Procura-se, hoje, como se
procura uma quimera esses odores aldeãos, uns, porque conservam em si
lembranças de outros tempos, outros, porque querem vivenciar experiências de
antanho, como se por magia o tempo parasse e tudo voltasse ao que era dantes do
qual se escreve “parece que eramos felizes, mas só que não sabíamos”. Gosto
deste termo vivenciar experiências, alguns ganham dinheiro com isso e fazem
bem, porque vivenciar é um termo a modos que, torna a coisa cara, coisa chique,
pois então. Olha-se para esses promotores, sobretudo para os nomes de família e
não têm idade para alguma vez terem vivenciado essas experiências, ou estatuto
social, porque aquilo que se pretende proporcionar era coisa de pobre, que o
remedeio e as regras de sobrevivência obrigavam.
Experienciar forte seria
o odor à aguardente, o cheirinho dos figos, ou seja, um vivenciar do povo, do
jornaleiro que ia ganhando o dia.

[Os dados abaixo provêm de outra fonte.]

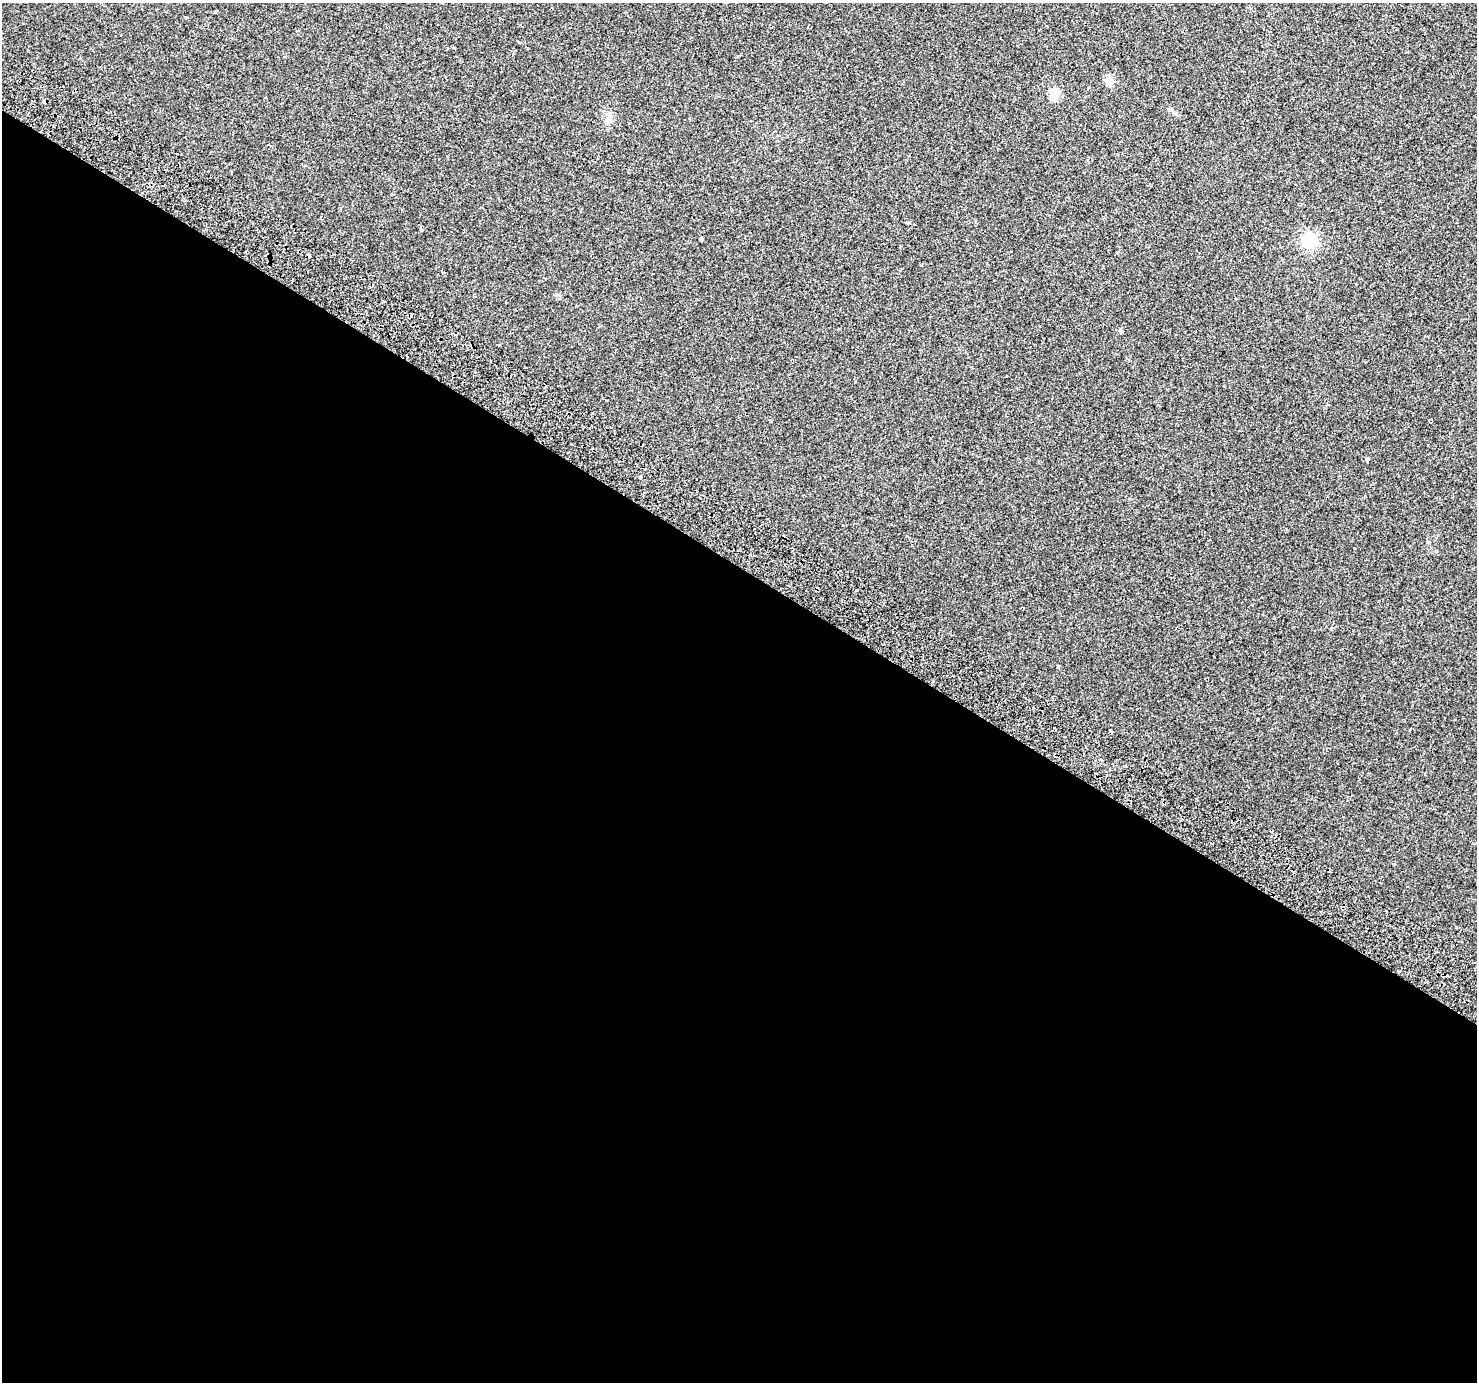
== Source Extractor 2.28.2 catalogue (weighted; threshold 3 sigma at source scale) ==
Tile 14 of 4 x 4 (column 2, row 4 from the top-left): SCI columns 1508-2982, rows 238-1617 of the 5972 x 6063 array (HDU 1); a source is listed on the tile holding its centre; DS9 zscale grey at full resolution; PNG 1479 x 1384 px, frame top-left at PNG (2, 3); no overlay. Shown black and unused: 59% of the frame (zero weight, under 2 of 3 exposures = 3% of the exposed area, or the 3 px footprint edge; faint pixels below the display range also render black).
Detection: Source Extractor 2.28.2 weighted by HDU 2 'WHT'; one run over the whole footprint, this tile lists its part. Background 0.00391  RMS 0.0022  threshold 0.00985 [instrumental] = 3 sigma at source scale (4.5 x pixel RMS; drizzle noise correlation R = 1.50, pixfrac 1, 0.0396/0.0396 arcsec/px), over >= 5 px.
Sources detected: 14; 3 cosmic-ray / hot-pixel residue — not listed; the other 11 listed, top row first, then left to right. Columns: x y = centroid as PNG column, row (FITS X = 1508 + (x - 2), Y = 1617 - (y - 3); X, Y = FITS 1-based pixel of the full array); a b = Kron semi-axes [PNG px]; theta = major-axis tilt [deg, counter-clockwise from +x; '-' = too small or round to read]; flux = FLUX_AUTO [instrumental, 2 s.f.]
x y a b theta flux
1109 80 5 5 - 5.6
1054 94 5 5 - 12
45 101 4 3 - 1.6
1169 109 6 4 -19 0.31
608 120 10 5 -21 0.69
421 230 4 3 - 0.38
701 239 3 3 - 0.36
1309 241 7 6 - 45
1367 460 4 4 - 1
640 477 4 3 - 1.3
857 590 3 3 - 0.83
Overlapping masked pixels (flux is a lower limit): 1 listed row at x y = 45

Aquele odor matinal, remédio infalível,
segundo alguns para o matar o bicho, aquele bicho do estômago, responsável
pelos roncos notívagos, ou as dores que não deixavam descansar o comum dos
mortais. Era de homem e mulher talhados
pela dureza do campo tomar pela manhã o “mata-bicho”, coisa frugal, normalmente
encostada a banca, tosca por sinal, ou à ombreira da porta, enquanto se deitava
o olho ao gado de bico, que debicava tudo que lhe aparecia pela frente. Do
mata-bicho, a tradicional imagem é de uns figos secos e um cálice de aguardente,
mas seria também, a imagem do pequeno-almoço camponês frugal, porque não havia
tempo para mordomias e nem fartura conjugava com o recheio do casebre.
Não será essa a
experiência vivenciada, nem a dormida proporcionada foi na enxerga em que o
corpo descansava após um dia de trabalho. Sempre marcado pelo toque do sino. Vi
muitas vezes o tomar do “mata-bicho”, ouvi histórias de miséria e pobreza que
alguns gostavam de narrar, como, apesar de tudo, a vida era diferente.